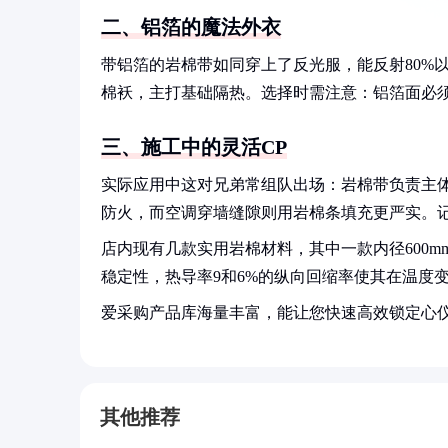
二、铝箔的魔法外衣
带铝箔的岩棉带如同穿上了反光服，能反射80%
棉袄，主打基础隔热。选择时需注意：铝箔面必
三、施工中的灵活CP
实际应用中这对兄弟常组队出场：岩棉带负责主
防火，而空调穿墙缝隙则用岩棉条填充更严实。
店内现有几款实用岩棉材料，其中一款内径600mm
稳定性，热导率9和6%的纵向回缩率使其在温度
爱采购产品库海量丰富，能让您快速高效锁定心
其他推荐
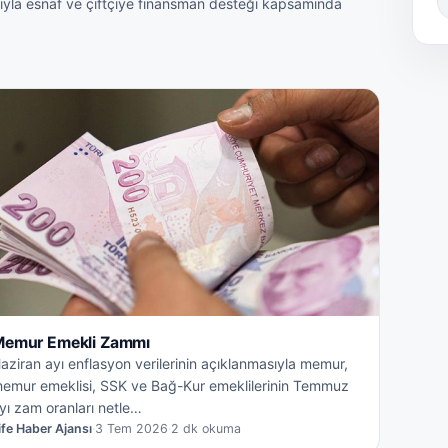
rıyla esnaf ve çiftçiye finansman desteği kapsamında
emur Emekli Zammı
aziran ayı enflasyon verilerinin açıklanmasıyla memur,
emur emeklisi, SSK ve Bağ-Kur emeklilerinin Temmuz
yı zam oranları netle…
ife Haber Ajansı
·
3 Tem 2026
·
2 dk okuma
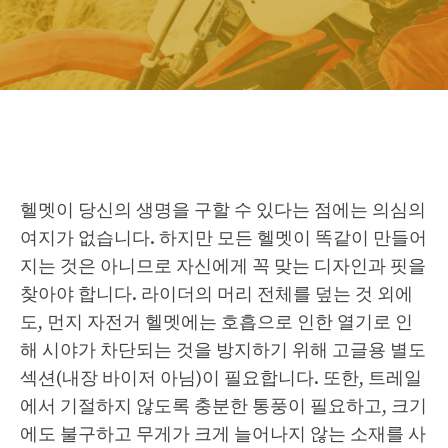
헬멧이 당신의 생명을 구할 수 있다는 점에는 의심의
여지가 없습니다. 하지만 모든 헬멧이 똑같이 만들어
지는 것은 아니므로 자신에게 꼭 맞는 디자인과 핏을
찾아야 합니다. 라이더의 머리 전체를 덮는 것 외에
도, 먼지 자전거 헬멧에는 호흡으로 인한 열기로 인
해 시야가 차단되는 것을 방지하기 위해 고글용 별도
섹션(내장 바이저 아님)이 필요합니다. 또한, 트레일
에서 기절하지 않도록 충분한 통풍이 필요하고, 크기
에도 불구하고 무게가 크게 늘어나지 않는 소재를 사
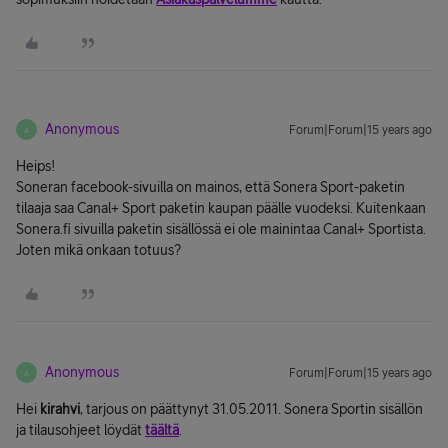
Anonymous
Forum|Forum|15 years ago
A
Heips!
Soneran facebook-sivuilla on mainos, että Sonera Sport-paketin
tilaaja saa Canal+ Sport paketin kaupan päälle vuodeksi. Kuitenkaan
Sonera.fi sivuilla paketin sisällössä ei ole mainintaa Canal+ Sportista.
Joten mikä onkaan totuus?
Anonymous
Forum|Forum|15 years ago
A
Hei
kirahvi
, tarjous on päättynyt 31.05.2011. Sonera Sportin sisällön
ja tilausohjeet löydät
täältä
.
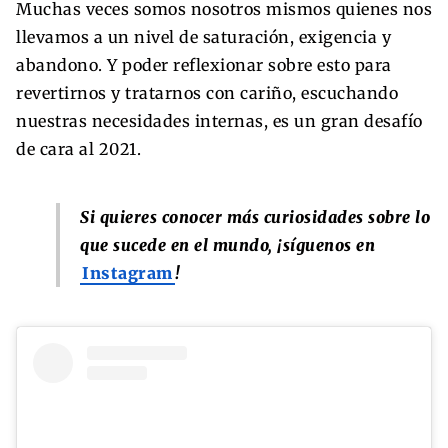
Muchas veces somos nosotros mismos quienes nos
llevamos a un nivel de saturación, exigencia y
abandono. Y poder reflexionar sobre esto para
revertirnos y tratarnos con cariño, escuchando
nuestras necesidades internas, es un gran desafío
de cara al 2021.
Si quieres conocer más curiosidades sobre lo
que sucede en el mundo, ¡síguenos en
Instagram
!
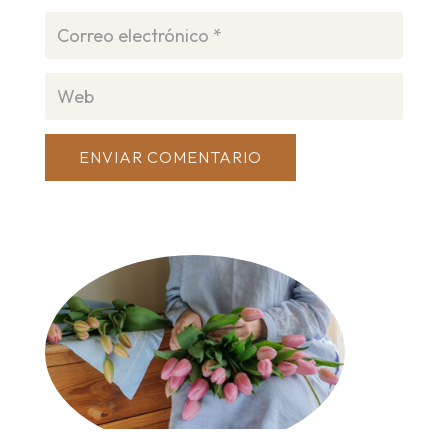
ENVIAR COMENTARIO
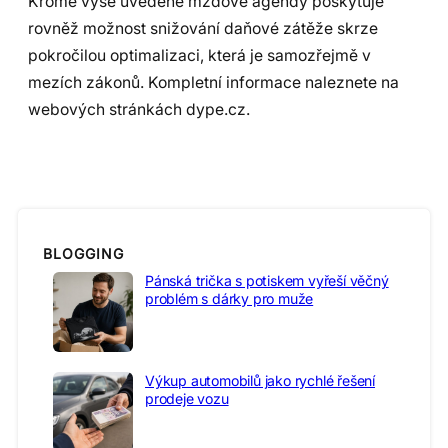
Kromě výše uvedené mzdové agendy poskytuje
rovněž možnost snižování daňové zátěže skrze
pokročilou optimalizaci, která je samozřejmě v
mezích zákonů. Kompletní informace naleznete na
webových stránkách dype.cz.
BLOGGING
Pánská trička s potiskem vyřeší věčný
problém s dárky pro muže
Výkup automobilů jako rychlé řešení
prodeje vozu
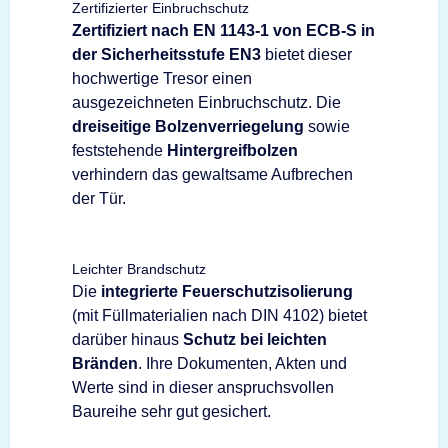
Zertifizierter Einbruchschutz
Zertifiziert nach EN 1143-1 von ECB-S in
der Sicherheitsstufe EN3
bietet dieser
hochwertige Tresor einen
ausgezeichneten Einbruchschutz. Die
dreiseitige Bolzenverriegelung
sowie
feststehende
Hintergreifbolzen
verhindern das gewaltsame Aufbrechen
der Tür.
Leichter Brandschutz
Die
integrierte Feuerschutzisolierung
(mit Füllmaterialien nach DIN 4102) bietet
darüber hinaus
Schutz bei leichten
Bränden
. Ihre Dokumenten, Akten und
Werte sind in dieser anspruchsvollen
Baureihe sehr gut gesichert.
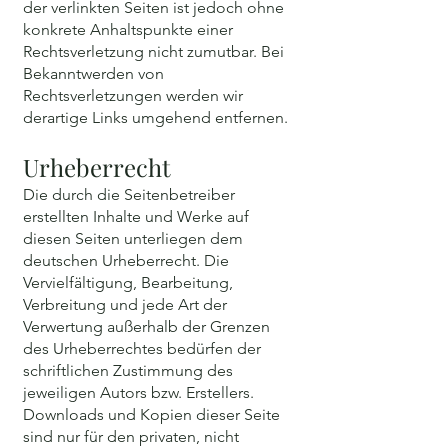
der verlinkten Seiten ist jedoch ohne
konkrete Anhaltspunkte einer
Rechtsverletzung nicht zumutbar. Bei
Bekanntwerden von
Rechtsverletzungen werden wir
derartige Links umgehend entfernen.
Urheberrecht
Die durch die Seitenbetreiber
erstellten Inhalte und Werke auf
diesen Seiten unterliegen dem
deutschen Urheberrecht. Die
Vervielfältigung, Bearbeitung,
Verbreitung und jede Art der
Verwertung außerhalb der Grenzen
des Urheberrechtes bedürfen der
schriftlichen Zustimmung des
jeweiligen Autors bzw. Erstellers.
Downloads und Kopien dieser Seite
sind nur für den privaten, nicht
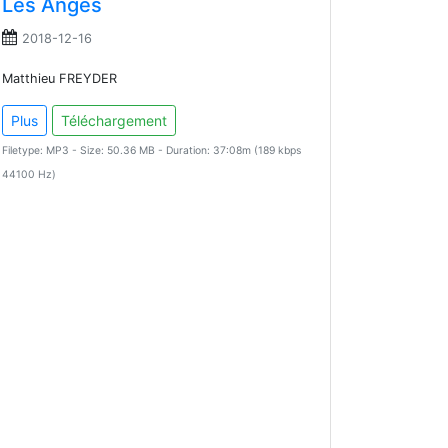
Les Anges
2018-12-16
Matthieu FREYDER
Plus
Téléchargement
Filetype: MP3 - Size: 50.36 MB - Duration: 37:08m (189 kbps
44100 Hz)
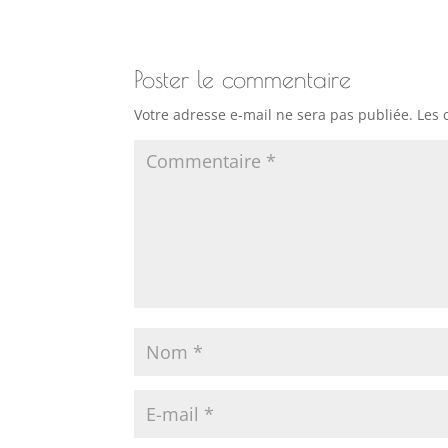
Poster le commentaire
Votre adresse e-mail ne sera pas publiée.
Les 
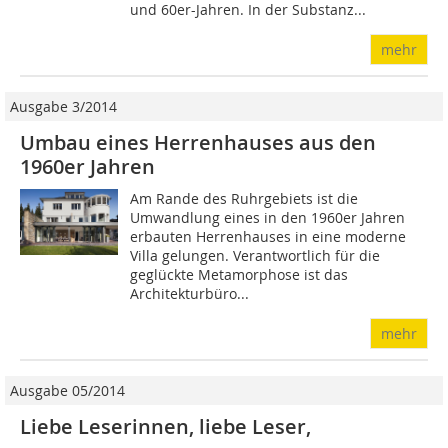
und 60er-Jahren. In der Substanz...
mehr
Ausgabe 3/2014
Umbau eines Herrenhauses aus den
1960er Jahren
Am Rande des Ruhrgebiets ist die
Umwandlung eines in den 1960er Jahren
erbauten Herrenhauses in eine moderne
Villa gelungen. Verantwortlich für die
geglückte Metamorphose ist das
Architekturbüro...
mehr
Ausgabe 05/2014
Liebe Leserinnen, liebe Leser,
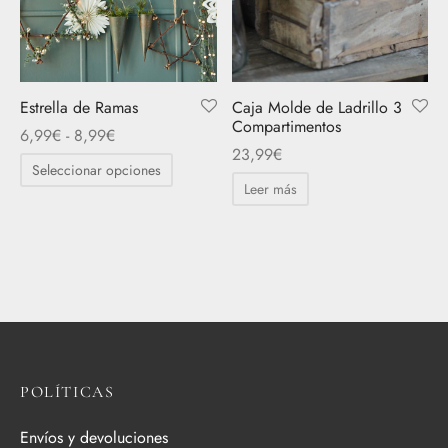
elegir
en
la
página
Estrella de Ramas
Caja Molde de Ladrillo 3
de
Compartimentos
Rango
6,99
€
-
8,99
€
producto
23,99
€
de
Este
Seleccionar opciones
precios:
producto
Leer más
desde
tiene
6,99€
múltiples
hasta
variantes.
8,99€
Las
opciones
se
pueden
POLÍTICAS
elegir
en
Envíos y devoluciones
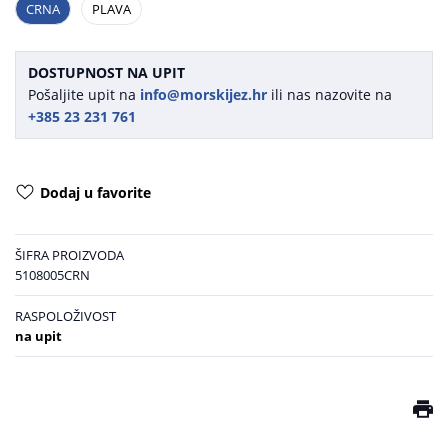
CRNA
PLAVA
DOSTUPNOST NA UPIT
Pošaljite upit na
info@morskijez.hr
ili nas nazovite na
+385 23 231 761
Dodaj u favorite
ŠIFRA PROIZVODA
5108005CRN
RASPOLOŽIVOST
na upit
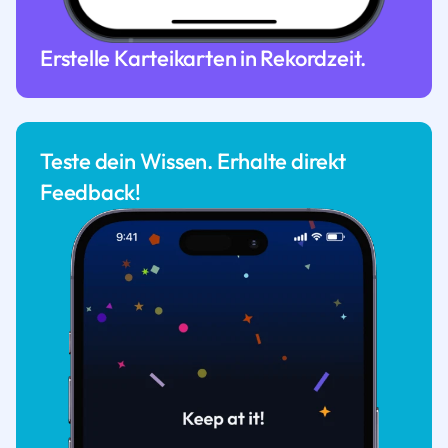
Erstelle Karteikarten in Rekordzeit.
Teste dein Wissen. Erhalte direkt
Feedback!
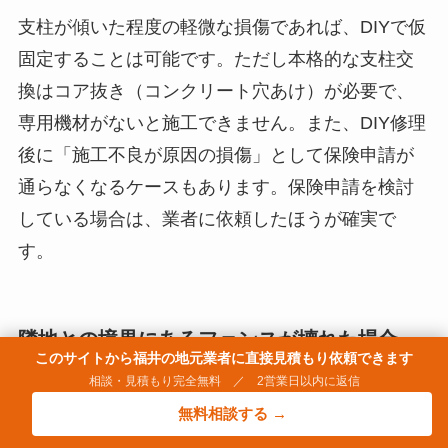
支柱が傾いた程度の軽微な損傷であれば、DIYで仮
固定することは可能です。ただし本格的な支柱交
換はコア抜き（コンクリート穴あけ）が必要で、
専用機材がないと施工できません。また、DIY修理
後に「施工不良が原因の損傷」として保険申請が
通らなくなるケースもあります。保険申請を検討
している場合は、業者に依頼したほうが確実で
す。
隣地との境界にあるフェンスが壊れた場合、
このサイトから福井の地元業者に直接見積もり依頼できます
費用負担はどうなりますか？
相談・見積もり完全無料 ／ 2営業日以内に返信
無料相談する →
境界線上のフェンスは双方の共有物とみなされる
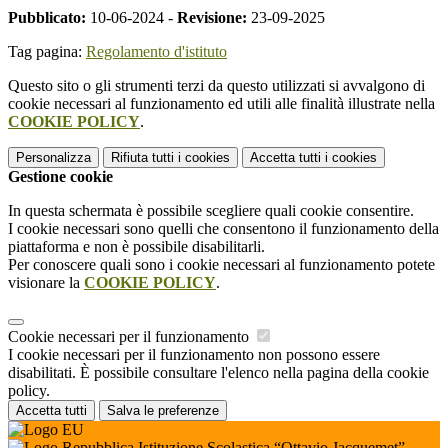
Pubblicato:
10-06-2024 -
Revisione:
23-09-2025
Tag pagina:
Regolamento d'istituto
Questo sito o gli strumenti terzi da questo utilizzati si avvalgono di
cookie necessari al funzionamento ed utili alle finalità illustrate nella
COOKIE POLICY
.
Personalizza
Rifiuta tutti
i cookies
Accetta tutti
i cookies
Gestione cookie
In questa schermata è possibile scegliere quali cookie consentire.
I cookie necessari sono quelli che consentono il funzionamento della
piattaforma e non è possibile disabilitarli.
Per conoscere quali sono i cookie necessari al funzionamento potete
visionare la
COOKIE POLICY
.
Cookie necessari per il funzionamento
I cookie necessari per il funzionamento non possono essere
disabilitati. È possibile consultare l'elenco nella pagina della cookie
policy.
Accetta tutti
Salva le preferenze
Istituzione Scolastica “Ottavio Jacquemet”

|---|

_Problem details_
The listing above, line by line: print it exactly, but not its pictures.

_Output for this task_
二、铝箔的魔法外衣
带铝箔的岩棉带如同穿上了反光服，能反射80%
棉袄，主打基础隔热。选择时需注意：铝箔面必
三、施工中的灵活CP
实际应用中这对兄弟常组队出场：岩棉带负责主
防火，而空调穿墙缝隙则用岩棉条填充更严实。
店内现有几款实用岩棉材料，其中一款内径600mm
稳定性，热导率9和6%的纵向回缩率使其在温度
爱采购产品库海量丰富，能让您快速高效锁定心
其他推荐
rıyla esnaf ve çiftçiye finansman desteği kapsamında
emur Emekli Zammı
aziran ayı enflasyon verilerinin açıklanmasıyla memur,
emur emeklisi, SSK ve Bağ-Kur emeklilerinin Temmuz
yı zam oranları netle…
ife Haber Ajansı
·
3 Tem 2026
·
2 dk okuma
헬멧이 당신의 생명을 구할 수 있다는 점에는 의심의
여지가 없습니다. 하지만 모든 헬멧이 똑같이 만들어
지는 것은 아니므로 자신에게 꼭 맞는 디자인과 핏을
찾아야 합니다. 라이더의 머리 전체를 덮는 것 외에
도, 먼지 자전거 헬멧에는 호흡으로 인한 열기로 인
해 시야가 차단되는 것을 방지하기 위해 고글용 별도
섹션(내장 바이저 아님)이 필요합니다. 또한, 트레일
에서 기절하지 않도록 충분한 통풍이 필요하고, 크기
에도 불구하고 무게가 크게 늘어나지 않는 소재를 사
Anonymous
Forum|Forum|15 years ago
A
Heips!
Soneran facebook-sivuilla on mainos, että Sonera Sport-paketin
tilaaja saa Canal+ Sport paketin kaupan päälle vuodeksi. Kuitenkaan
Sonera.fi sivuilla paketin sisällössä ei ole mainintaa Canal+ Sportista.
Joten mikä onkaan totuus?
Anonymous
Forum|Forum|15 years ago
A
Hei
kirahvi
, tarjous on päättynyt 31.05.2011. Sonera Sportin sisällön
ja tilausohjeet löydät
täältä
.
Muchas veces somos nosotros mismos quienes nos
llevamos a un nivel de saturación, exigencia y
abandono. Y poder reflexionar sobre esto para
revertirnos y tratarnos con cariño, escuchando
nuestras necesidades internas, es un gran desafío
de cara al 2021.
Si quieres conocer más curiosidades sobre lo
que sucede en el mundo, ¡síguenos en
Instagram
!
ENVIAR COMENTARIO
Kromě výše uvedené mzdové agendy poskytuje
rovněž možnost snižování daňové zátěže skrze
pokročilou optimalizaci, která je samozřejmě v
mezích zákonů. Kompletní informace naleznete na
webových stránkách dype.cz.
BLOGGING
Pánská trička s potiskem vyřeší věčný
problém s dárky pro muže
Výkup automobilů jako rychlé řešení
prodeje vozu
Zertifizierter Einbruchschutz
Zertifiziert nach EN 1143-1 von ECB-S in
der Sicherheitsstufe EN3
bietet dieser
hochwertige Tresor einen
ausgezeichneten Einbruchschutz. Die
dreiseitige Bolzenverriegelung
sowie
feststehende
Hintergreifbolzen
verhindern das gewaltsame Aufbrechen
der Tür.
Leichter Brandschutz
Die
integrierte Feuerschutzisolierung
(mit Füllmaterialien nach DIN 4102) bietet
darüber hinaus
Schutz bei leichten
Bränden
. Ihre Dokumenten, Akten und
Werte sind in dieser anspruchsvollen
Baureihe sehr gut gesichert.
der verlinkten Seiten ist jedoch ohne
konkrete Anhaltspunkte einer
Rechtsverletzung nicht zumutbar. Bei
Bekanntwerden von
Rechtsverletzungen werden wir
derartige Links umgehend entfernen.
Urheberrecht
Die durch die Seitenbetreiber
erstellten Inhalte und Werke auf
diesen Seiten unterliegen dem
deutschen Urheberrecht. Die
Vervielfältigung, Bearbeitung,
Verbreitung und jede Art der
Verwertung außerhalb der Grenzen
des Urheberrechtes bedürfen der
schriftlichen Zustimmung des
jeweiligen Autors bzw. Erstellers.
Downloads und Kopien dieser Seite
sind nur für den privaten, nicht
Les Anges
2018-12-16
Matthieu FREYDER
Plus
Téléchargement
Filetype: MP3 - Size: 50.36 MB - Duration: 37:08m (189 kbps
44100 Hz)
Poster le commentaire
Votre adresse e-mail ne sera pas publiée.
Les 
und 60er-Jahren. In der Substanz...
mehr
Ausgabe 3/2014
Umbau eines Herrenhauses aus den
1960er Jahren
Am Rande des Ruhrgebiets ist die
Umwandlung eines in den 1960er Jahren
erbauten Herrenhauses in eine moderne
Villa gelungen. Verantwortlich für die
geglückte Metamorphose ist das
Architekturbüro...
mehr
Ausgabe 05/2014
Liebe Leserinnen, liebe Leser,
elegir
en
la
página
Estrella de Ramas
Caja Molde de Ladrillo 3
de
Compartimentos
Rango
6,99
€
-
8,99
€
producto
23,99
€
de
Este
Seleccionar opciones
precios:
producto
Leer más
desde
tiene
6,99€
múltiples
hasta
variantes.
8,99€
Las
opciones
se
pueden
POLÍTICAS
elegir
en
Envíos y devoluciones
CRNA
PLAVA
DOSTUPNOST NA UPIT
Pošaljite upit na
info@morskijez.hr
ili nas nazovite na
+385 23 231 761
Dodaj u favorite
ŠIFRA PROIZVODA
5108005CRN
RASPOLOŽIVOST
na upit
Erstelle Karteikarten in Rekordzeit.
Teste dein Wissen. Erhalte direkt
Feedback!
支柱が傾いた程度の軽微な損傷であれば、DIYで仮
固定することは可能です。ただし本格的な支柱交
換はコア抜き（コンクリート穴あけ）が必要で、
専用機材がないと施工できません。また、DIY修理
後に「施工不良が原因の損傷」として保険申請が
通らなくなるケースもあります。保険申請を検討
している場合は、業者に依頼したほうが確実で
す。
隣地との境界にあるフェンスが壊れた場合、
このサイトから福井の地元業者に直接見積もり依頼できます
費用負担はどうなりますか？
相談・見積もり完全無料 ／ 2営業日以内に返信
無料相談する →
境界線上のフェンスは双方の共有物とみなされる
Pubblicato:
10-06-2024 -
Revisione:
23-09-2025
Tag pagina:
Regolamento d'istituto
Questo sito o gli strumenti terzi da questo utilizzati si avvalgono di
cookie necessari al funzionamento ed utili alle finalità illustrate nella
COOKIE POLICY
.
Personalizza
Rifiuta tutti
i cookies
Accetta tutti
i cookies
Gestione cookie
In questa schermata è possibile scegliere quali cookie consentire.
I cookie necessari sono quelli che consentono il funzionamento della
piattaforma e non è possibile disabilitarli.
Per conoscere quali sono i cookie necessari al funzionamento potete
visionare la
COOKIE POLICY
.
Cookie necessari per il funzionamento
I cookie necessari per il funzionamento non possono essere
disabilitati. È possibile consultare l'elenco nella pagina della cookie
policy.
Accetta tutti
Salva le preferenze
Istituzione Scolastica “Ottavio Jacquemet”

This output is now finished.